The White Album
Weezer
Être fan de Weezer en 2016 est à peu près aussi pompant que d’avoir un abonnement au Stade Vélodrome ou de se parquer toutes les deux semaines dans la T4 de l’enfer de Sclessin. Tu ne doutes pas une seule seconde du talent de l’effectif (quoique…), et ton attachement viscéral au projet est intimement lié aux sensations fortes qu’il t’a procurées par le passé.
En transférant les MP3 de ce nouvel album de Weezer, iTunes a jugé bon d’y associer automatiquement la pochette du Blue Album, mythique premier effort du groupe sorti en 1994 et pierre angulaire du rock alternatif à tendance emo. Hasard ou coïncidence ? Venant d’une logiciel qui n’a pas hésité à me refourguer un mauvais album de U2 contre mon gré, plus rien ne m’étonne.
Mais le fan du groupe américain ne pourra s’empêcher d’y voir un joli clin d’œil du destin, tant il attend depuis des plombes que Rivers Cuomo siffle enfin la fin de la récré. Parce que depuis la sortie du sombre et génial Pinkerton en 1996 (ou à la limite du Green Album en 2001), il s’est bien marré le mec, à nous pondre des disques peu inspirés et inutilement régressifs, desquels on ne sauvait que l’un ou l’autre titre - souvent celui qui était balancé en éclaireur quelques semaines avant la sortie, histoire de bien jouer avec nos nerfs.
Mais pour la première fois depuis longtemps, on a vraiment eu envie d’y croire à ce White Album. Notamment parce que dans les semaines qui ont précédé sa sortie, c’est un bon tiers du disque qui s’est dévoilé et qu’à chaque fois on a eu le sentiment de ne pas se faire arnaquer, d’assister à un retour aux sources - la seule décision véritablement utile pour Weezer, dont les envies de modernité ou d’autre chose n’ont pas été vraiment concluantes, il faut bien en convenir. On peut voir dans cette démarche un aveu d’échec doublé d’un nécessaire réalisme.
Dans cette optique, ce White Album s’inscrit dans le droit fil de Everything Will Be Alright In The End, précédent disque qui portait finalement bien son nom, en ce sens qu’il amorçait la rédemption tant attendue de Weezer et préfigurait le retour à une écriture plus directe et moins préoccupée par le soin apporté à sa production - ce qui est assez fou quand on sait qu'aux manettes, on retrouve Jack Sinclair, un producteur qui a notamment bossé pour Taylor Swift, Pink ou 5 Seconds of Summer. En d’autres termes, The White Album est une version moins produite et mieux écrite de son grand frère. Car les clins d’œil aux deux premiers longs formats du groupe sont nombreux, et se retrouvent dans les meilleurs titres du disque (« Do You Wanna Get High? », « Summer Elaine and Drink Dori » et « L.A. Girlz » notamment).

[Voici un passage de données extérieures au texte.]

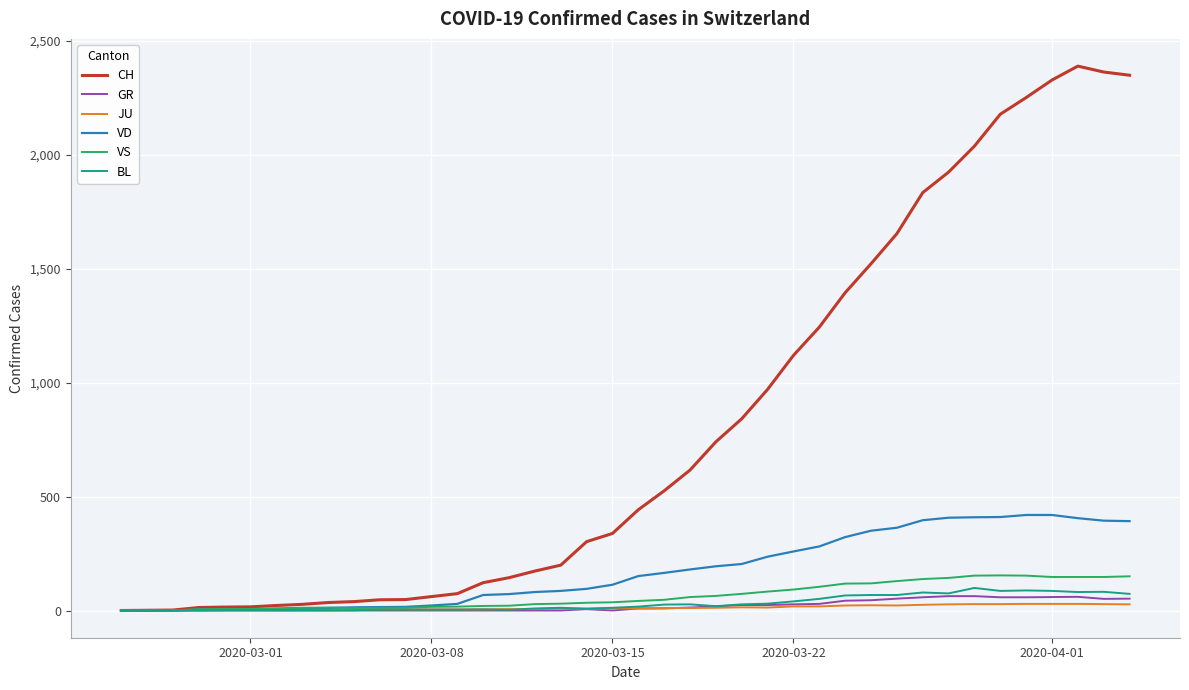

What is the sum of all BL values?

1259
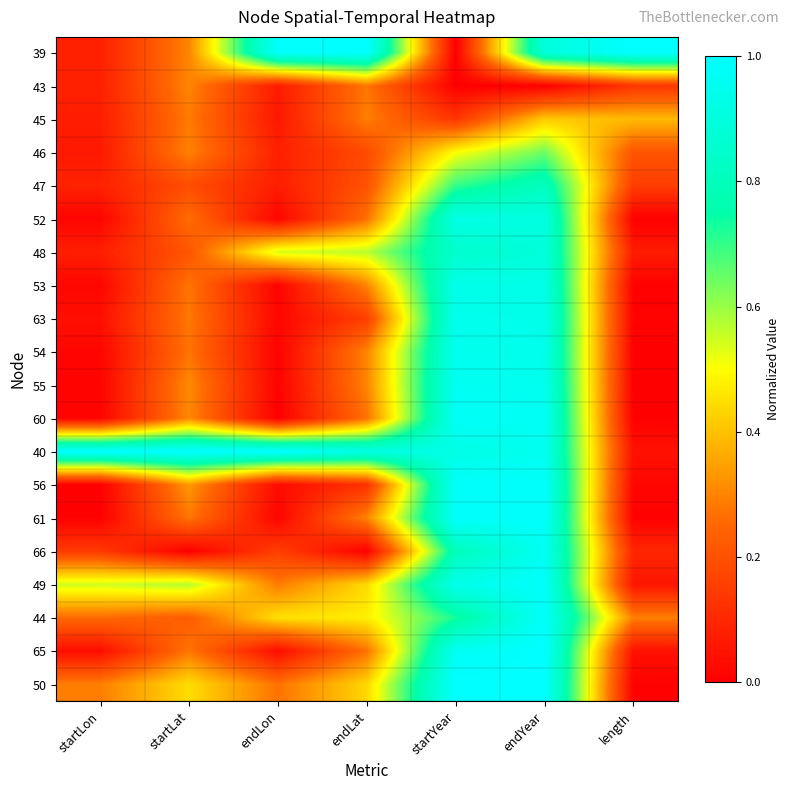

What is the difference between the highest and lowest values at length?

1.0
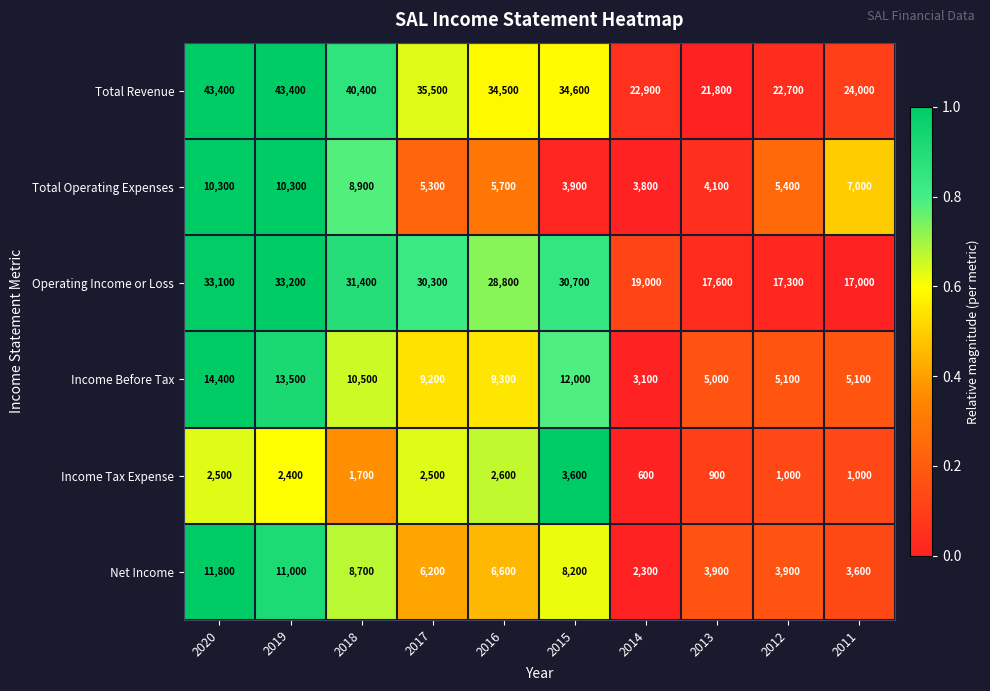

Which category has the lowest value across all series?

2014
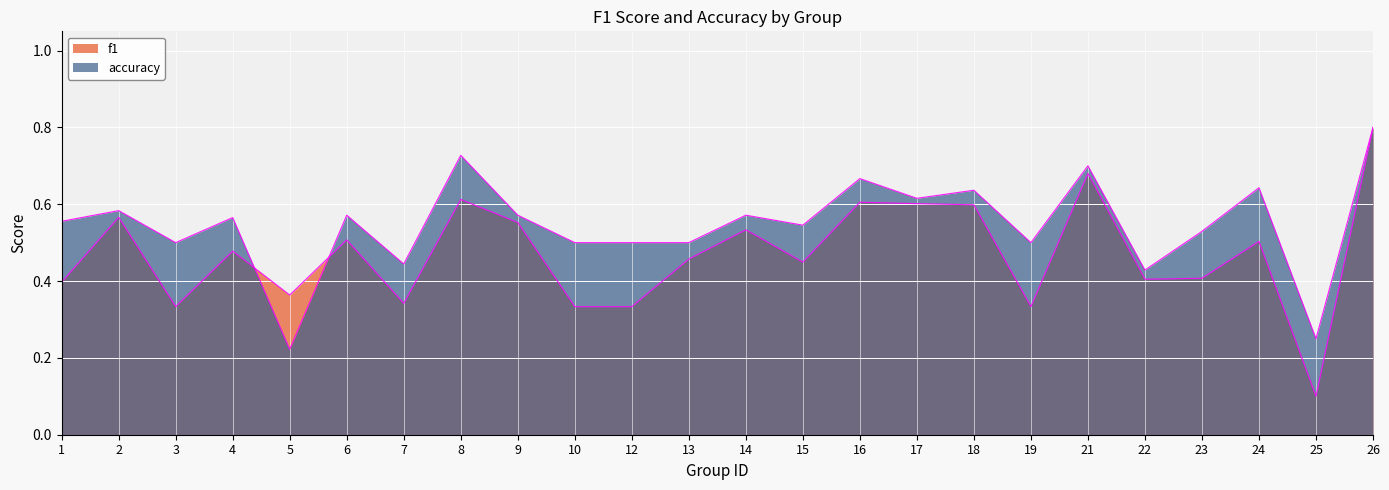

How many interior local peaks does the f1 series have?

8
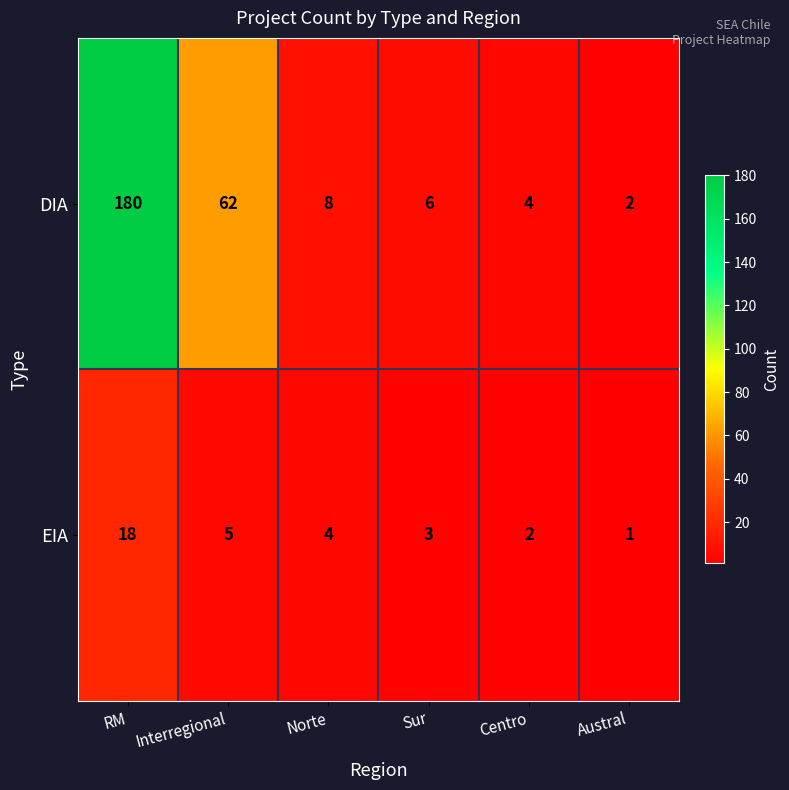

Which label corresponds to the smallest value in the chart?

Austral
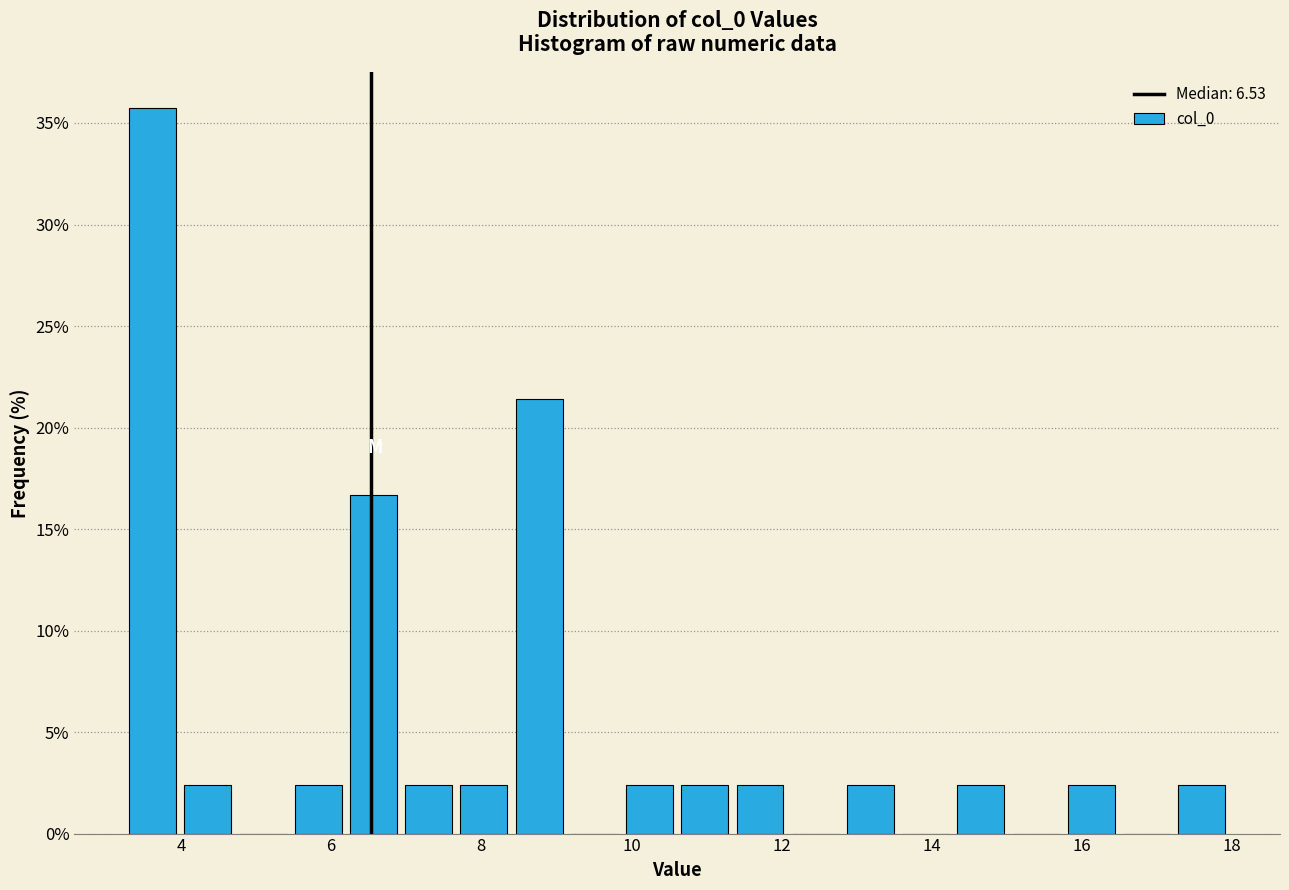

Read against the x-axis, roughly where is the centre of the tallest bar?

3.6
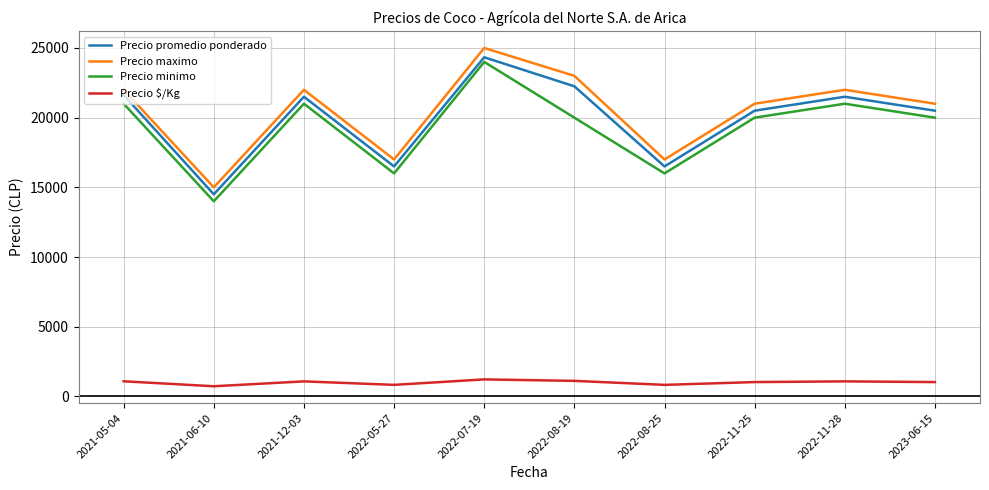

In Precio promedio ponderado, how many points are lower than both neighbors (excluding endpoints)?

3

Après, si l’on cite en exemple et en influence le Blue Album et Pinkerton, il convient de juger ce dixième album à l’aune de ces deux monuments. Et là, un peu de sévérité ne fera de mal à personne. Car au regard des nombreuses références à un glorieux passé, on pourra d'abord éviter la poudre aux yeux, contrer l'engouement précipité ensuite et enfin porter un jugement véritablement objectif au sujet d’un disque qui vaut certainement mieux que tout ce que Weezer nous aura livré ces dix dernières années, mais qui ne risque pas de remplacer dans nos petits cœurs qui saignent des trucs aussi forts que "El Scorcho" ou "Undone (The Sweater Song)".